# start of Text to read

# Isn't Google a wonderful thing?



## rustyintegrale (Oct 1, 2006)

Just type in 'English person' and see what you get... :lol:

*EDIT* Don't look if you're easily offended... :lol: :lol: :lol:


----------



## jays_225 (Nov 4, 2009)

:lol: that could be found a bit offensive


----------



## YoungOldUn (Apr 12, 2011)

MMmmm I wonder if that is why I have often been referred to as the 'English person'

:lol: :lol: :lol:


----------



## rustyintegrale (Oct 1, 2006)

YoungOldUn said:
 

> MMmmm I wonder if that is why I have often been referred to as the 'English person'
> 
> :lol: :lol: :lol:


I'm gonna use it on here. Beats 'doodah'! :lol: :lol:


----------



## John-H (Jul 13, 2005)

You should see what Magpie lane used to be called :roll:

http://en.wikipedia.org/wiki/Magpie_Lane,_Oxford


----------



## YoungOldUn (Apr 12, 2011)

John-H said:


> You should see what Magpie lane used to be called :roll:
> 
> http://en.wikipedia.org/wiki/Magpie_Lane,_Oxford


I just love these descriptive names :lol: :lol:


----------



## YoungOldUn (Apr 12, 2011)

A bit of further reading for anyone interested in historical street names - http://dyneslines.blogspot.nl/2010/10/e ... names.html


----------



## mik3 (Jan 15, 2012)

John-H said:


> You should see what Magpie lane used to be called :roll:
> 
> http://en.wikipedia.org/wiki/Magpie_Lane,_Oxford


haha thats the funiest steet name ever!


----------



## merlin c (Jan 25, 2012)

# end of Text to read

## [Work to do]
Please translate this sentence from the forum thread above into Spanish: "You should see what Magpie lane used to be called".

# start of Information provided

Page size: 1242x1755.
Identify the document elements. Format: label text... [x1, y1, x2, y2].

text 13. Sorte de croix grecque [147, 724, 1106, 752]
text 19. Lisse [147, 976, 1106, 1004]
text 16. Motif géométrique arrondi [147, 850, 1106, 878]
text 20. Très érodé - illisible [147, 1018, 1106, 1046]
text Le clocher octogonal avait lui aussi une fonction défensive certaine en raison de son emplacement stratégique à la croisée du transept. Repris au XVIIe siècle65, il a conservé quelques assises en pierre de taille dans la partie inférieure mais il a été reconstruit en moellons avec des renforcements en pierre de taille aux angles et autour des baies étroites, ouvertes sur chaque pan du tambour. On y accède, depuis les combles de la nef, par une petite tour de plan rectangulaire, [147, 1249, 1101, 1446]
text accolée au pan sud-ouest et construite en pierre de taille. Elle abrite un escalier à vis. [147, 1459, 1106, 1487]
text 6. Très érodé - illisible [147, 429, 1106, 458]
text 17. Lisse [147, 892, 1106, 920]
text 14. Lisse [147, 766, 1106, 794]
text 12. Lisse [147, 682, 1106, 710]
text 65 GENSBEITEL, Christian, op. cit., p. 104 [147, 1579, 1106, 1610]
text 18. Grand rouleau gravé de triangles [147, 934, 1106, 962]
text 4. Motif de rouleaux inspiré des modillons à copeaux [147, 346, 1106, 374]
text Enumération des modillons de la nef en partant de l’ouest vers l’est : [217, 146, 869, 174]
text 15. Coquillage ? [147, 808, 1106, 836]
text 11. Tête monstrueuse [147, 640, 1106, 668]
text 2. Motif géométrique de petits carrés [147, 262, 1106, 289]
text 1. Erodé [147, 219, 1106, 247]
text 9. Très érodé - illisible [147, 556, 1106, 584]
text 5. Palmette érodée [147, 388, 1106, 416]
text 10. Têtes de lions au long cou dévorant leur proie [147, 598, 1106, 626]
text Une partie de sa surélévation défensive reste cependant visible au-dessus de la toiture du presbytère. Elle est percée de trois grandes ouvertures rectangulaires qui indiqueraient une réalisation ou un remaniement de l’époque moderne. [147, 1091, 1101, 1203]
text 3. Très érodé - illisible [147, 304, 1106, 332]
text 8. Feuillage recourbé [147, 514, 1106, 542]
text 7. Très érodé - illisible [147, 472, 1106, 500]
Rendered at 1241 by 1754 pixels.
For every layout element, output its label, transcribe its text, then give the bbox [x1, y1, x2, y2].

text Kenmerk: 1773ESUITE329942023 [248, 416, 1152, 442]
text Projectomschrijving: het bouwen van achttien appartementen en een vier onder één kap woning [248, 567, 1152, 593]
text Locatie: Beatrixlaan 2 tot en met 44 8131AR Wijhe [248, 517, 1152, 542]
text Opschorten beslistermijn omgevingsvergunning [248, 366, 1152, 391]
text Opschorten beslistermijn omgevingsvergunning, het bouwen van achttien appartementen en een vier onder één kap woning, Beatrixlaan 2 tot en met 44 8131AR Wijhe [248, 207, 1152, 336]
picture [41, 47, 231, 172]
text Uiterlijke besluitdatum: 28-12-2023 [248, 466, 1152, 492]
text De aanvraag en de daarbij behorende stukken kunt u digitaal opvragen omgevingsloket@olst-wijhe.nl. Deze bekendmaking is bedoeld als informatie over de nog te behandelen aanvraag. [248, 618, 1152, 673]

# end of Information provided

## [Task answer]
Deberías ver cómo se llamaba antes Magpie lane.